Marci Hamilton, qui représente la ville de Brne, rétorquera que RIFRA n'est pas une loi ordinaire, mais un amendement à la Constitution que l'on a déguisé en loi pour pouvoir l'adopter sans avoir à recourir aux étapes laborieuses qu'exige la ratification d'un amendement à la Constitution.
« Cette loi, cette prétendue loi, ressemble tout à fait à un amendement à la Constitution, dit-elle. Elle s'applique à toutes les lois adoptées aux États-Unis par tous les gouvernements. Si RIFRA est une bonne loi, alors il ne nous reste plus qu'à installer un tapis roulant entre la porte d'entrée de la Cour suprême et le Congrès pour que les gens n'aient qu'à se rendre au Congrès pour faire annuler une décision qui ne leur plaît pas. Rien n'aura plus alors de caractère définitif et la Cour suprême sera l'organe le plus inutile du gouvernement. »
Marci Hamilton ajoute que RIFRA diffère des autres lois en matière de droits civiques du fait qu'elle place la religion au-dessus de tout dans la société et qu'elle mêle inextricablement le gouvernement à la religion, en infraction à la Constitution.
« Il s'agit de la promotion simultanée de tous les intérêts religieux du pays. Cela ressemble exactement à ce que les auteurs de la Constitution craignaient le plus, c'est-à-dire l'alliance de l'Eglise et de l'État », dit-elle.
Ce à quoi le représentant de l'église Saint-Pierre, Douglas Laycock, répond que l'église a tout au moins le droit qu'on la laisse tranquille. « L'église n'a pas le droit d'imposer sa volonté à tous, mais elle a le droit de pratiquer sa foi. »

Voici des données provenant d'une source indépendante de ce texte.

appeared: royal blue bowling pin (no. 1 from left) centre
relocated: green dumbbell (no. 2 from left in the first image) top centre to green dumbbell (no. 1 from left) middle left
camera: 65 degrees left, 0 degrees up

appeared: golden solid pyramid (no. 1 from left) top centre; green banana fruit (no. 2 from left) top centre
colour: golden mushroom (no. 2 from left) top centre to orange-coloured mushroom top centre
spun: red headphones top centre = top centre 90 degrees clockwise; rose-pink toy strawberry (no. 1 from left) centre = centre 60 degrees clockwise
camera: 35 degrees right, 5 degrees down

Il y a aussi le débat sur les droits des États (le droit, protégé par la Constitution, qu'ont les États d'adopter des lois qui affectent principalement leurs habitants, au niveau de l'État et au niveau local). La Cour suprême a autorisé l'Ohio à présenter, en son nom et au nom de quinze autres États, son point de vue selon lequel RIFRA empiète sur les prérogatives traditionnelles du gouvernement des États et des autorités locales. Le cas des prisons a été cité à l'appui de cet argument.

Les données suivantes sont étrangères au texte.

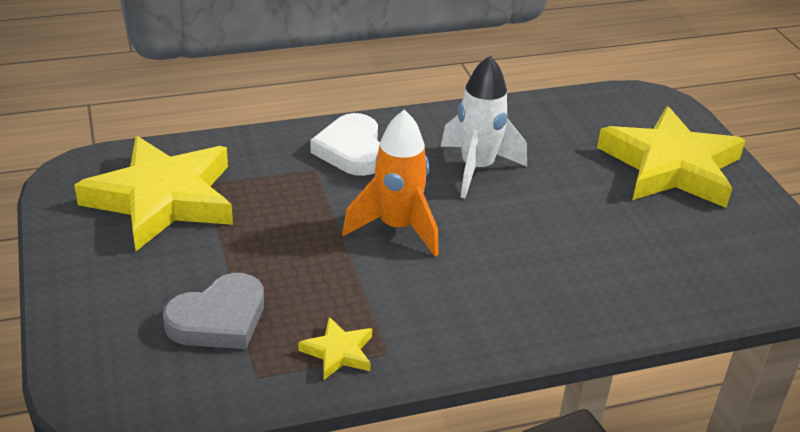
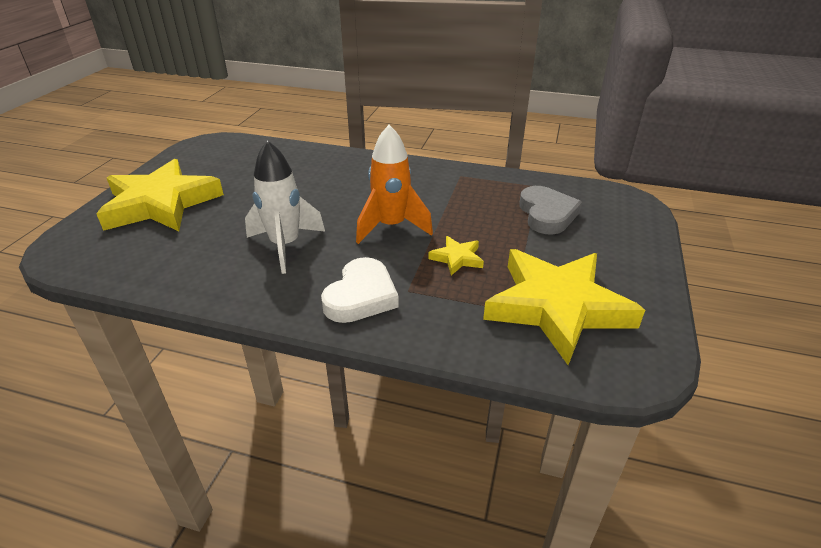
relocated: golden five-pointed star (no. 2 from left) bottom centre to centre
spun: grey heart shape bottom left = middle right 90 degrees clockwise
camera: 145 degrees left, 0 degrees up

« Ce que nous constatons, déclare Betty Montgomery, procureur général de l'Ohio, c'est que les prisonniers qui ne parviennent pas à obtenir ce qu'ils veulent par les voies normales s'appuient sur la Loi sur le rétablissement de la liberté de religion pour prétendre avoir droit à certains aliments, à certains types de vêtements et à un traitement exceptionnel qui risquent souvent de compromettre la sécurité de la prison. »
Mme Montgomery cite à ce propos toute une litanie d'incidents inquiétants. Des prisonniers prétendent, par exemple, qu'ils ont le droit, en vertu de la liberté de religion, de distribuer des tracts haineux ou des publications pornographiques. Elle admet toutefois que de telles revendications sont rejetées par les tribunaux et, de leur côté, les défenseurs de RIFRA soulignent qu'une loi récemment adoptée par le Congrès impose des amendes aux prisonniers qui intentent des procès futiles et augmente la durée de leur emprisonnement.
En définitive, toutefois, une seule question doit être tranchée par la Cour suprême : la Loi sur le rétablissement de la liberté de religion est-elle conforme à la Constitution ? Si la Cour y répond par l'affirmative, le représentant de l'église, Douglas Laycock, reconnaît lui-même qu'il y aura ultérieurement des cas difficiles à trancher dans le cadre de RIFRA. Mais d'après lui, l'affaire actuelle est facile à résoudre. « Il s'agit du cur même du premier amendement. La ville de Brne décrète que nos paroissiens ne peuvent assister à la messe dominicale parce que cela impliquerait la modification de l'architecture de notre église. C'est une position absurde qui s'attaque au principe même du libre exercice de la religion. »
La Cour suprême devrait se prononcer dans cette affaire durant l'été 1997.